*Excerpts from a dataset:*
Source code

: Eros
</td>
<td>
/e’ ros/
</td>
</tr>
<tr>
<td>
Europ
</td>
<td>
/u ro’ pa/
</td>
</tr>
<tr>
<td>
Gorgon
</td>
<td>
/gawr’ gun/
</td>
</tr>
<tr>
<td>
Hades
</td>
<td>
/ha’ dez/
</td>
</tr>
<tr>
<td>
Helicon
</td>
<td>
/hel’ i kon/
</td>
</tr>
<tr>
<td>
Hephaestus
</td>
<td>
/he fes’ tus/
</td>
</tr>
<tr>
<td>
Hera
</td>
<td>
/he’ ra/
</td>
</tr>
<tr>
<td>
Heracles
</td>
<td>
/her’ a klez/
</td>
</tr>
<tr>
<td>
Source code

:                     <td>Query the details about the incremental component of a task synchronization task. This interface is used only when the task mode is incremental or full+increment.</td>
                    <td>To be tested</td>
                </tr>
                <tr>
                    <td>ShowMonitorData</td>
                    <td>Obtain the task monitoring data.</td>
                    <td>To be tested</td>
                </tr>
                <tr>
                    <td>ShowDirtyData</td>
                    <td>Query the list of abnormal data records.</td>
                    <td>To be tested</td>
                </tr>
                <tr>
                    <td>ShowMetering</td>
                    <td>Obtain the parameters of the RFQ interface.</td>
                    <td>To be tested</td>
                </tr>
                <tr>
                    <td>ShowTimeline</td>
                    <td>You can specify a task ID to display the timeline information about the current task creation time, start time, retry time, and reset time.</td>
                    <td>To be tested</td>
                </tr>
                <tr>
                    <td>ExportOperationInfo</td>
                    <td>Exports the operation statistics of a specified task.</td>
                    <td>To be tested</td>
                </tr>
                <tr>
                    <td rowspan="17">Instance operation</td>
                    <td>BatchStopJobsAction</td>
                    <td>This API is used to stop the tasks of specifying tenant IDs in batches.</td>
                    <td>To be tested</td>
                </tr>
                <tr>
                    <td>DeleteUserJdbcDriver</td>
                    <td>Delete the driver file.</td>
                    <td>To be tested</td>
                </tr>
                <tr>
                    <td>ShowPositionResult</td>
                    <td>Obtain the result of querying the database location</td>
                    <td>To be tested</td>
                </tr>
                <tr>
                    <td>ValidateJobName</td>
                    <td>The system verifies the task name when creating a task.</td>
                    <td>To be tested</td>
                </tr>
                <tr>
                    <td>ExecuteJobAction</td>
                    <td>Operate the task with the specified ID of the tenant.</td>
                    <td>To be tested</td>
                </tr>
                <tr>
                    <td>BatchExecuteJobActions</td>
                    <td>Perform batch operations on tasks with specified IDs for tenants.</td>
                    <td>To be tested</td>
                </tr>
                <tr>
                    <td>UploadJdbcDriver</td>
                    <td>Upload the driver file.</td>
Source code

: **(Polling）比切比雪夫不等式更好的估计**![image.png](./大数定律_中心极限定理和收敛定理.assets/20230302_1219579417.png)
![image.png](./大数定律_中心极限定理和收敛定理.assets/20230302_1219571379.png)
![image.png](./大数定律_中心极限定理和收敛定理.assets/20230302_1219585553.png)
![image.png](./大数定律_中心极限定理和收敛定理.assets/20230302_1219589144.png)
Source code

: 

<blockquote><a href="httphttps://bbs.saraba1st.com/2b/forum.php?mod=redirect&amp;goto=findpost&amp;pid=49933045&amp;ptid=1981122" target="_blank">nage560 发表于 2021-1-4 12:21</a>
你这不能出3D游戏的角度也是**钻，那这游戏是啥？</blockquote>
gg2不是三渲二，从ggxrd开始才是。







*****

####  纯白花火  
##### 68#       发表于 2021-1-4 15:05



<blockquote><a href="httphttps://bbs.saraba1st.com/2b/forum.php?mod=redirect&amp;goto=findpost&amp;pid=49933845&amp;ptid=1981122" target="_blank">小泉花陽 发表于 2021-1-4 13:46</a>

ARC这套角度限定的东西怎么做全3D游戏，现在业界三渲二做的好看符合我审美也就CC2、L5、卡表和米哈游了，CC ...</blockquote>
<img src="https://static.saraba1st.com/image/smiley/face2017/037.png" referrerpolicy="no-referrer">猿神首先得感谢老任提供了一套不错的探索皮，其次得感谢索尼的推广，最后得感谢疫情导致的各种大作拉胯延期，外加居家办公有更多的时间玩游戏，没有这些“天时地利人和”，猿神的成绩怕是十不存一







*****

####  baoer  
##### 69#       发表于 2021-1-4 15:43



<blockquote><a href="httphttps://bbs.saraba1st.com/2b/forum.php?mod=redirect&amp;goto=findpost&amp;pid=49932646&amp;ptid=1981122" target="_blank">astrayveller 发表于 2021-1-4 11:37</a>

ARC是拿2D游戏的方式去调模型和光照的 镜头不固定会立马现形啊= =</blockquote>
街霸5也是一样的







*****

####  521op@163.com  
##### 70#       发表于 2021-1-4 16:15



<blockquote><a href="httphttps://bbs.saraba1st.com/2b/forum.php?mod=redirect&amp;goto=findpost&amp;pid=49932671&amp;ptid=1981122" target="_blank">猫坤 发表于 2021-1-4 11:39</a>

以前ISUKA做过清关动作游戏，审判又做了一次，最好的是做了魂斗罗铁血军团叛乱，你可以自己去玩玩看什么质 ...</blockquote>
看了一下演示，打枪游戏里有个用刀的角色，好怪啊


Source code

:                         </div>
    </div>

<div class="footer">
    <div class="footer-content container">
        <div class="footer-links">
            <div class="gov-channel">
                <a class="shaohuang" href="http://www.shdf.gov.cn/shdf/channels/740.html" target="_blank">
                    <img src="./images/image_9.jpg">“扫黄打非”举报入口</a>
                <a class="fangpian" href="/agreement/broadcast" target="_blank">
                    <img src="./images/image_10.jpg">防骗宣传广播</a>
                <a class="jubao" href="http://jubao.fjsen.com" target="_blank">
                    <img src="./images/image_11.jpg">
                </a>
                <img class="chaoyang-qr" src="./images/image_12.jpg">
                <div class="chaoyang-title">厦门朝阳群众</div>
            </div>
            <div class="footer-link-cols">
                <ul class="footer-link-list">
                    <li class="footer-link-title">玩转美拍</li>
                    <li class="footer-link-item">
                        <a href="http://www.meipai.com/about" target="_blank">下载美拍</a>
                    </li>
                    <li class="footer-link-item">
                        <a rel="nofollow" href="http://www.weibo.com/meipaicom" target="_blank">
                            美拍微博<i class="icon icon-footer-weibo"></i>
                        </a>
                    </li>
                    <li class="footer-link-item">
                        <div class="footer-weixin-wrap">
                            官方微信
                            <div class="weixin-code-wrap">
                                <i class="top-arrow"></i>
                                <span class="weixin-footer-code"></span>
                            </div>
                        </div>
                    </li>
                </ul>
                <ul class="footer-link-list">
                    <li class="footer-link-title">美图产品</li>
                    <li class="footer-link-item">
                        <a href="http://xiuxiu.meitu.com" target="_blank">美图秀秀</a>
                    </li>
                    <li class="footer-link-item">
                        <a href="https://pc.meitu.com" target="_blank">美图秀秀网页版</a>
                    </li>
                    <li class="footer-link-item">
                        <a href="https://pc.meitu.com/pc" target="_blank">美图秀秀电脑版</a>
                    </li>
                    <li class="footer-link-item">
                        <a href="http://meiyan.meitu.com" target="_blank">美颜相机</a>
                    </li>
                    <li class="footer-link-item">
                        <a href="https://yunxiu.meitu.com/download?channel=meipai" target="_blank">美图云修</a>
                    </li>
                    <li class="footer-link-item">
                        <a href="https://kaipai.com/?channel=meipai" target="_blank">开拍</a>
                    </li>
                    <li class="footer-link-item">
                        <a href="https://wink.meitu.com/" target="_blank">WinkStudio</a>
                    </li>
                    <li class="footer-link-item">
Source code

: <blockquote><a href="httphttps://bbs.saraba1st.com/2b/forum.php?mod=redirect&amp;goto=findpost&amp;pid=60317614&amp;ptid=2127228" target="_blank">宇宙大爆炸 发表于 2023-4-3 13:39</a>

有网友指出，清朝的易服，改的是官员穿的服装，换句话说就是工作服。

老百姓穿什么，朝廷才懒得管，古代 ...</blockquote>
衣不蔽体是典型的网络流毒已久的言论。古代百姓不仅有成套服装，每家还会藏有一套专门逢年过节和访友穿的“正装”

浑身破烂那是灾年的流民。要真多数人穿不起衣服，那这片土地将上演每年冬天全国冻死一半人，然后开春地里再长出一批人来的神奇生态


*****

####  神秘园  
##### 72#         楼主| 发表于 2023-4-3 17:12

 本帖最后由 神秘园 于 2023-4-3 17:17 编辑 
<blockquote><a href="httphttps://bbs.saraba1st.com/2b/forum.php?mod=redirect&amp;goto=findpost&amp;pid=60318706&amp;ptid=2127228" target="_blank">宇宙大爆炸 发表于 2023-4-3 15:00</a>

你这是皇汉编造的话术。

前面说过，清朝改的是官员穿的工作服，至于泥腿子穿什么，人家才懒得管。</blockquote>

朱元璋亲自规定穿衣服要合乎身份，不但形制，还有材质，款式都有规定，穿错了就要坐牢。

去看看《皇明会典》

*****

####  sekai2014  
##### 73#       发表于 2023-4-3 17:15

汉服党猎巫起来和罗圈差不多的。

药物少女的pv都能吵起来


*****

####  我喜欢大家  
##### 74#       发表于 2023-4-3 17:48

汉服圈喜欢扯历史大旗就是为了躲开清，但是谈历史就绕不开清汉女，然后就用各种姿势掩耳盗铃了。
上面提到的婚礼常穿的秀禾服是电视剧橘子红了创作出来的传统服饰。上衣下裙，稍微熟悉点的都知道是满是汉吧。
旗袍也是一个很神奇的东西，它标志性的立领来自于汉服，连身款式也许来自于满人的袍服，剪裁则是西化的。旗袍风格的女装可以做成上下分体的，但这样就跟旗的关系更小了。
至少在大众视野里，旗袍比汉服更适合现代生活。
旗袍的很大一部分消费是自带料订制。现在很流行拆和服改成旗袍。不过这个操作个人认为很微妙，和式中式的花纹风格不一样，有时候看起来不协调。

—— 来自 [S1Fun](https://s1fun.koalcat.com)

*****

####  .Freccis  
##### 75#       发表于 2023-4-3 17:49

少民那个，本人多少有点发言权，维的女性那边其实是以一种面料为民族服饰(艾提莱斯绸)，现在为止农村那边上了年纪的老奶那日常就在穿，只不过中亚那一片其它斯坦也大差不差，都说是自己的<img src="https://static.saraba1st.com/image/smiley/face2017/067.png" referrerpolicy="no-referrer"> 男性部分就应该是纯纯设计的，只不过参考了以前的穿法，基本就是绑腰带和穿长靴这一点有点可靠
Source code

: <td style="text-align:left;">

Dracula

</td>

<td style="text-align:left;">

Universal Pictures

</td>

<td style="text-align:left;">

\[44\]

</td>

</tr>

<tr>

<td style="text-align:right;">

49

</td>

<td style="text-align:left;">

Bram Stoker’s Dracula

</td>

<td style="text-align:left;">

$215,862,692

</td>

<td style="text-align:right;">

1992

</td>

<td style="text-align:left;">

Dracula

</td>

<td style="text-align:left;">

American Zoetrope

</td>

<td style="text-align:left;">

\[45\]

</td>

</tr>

*EXERCISE DETAILS:* Produce only the lines from the line containing "<td>ShowMonitorData</td>" through the line containing "<td>ShowDirtyData</td>", inclusive of both, exactly as they stand in the entries above.

*ANSWER FOR THE TASK:*
                    <td>ShowMonitorData</td>
                    <td>Obtain the task monitoring data.</td>
                    <td>To be tested</td>
                </tr>
                <tr>
                    <td>ShowDirtyData</td>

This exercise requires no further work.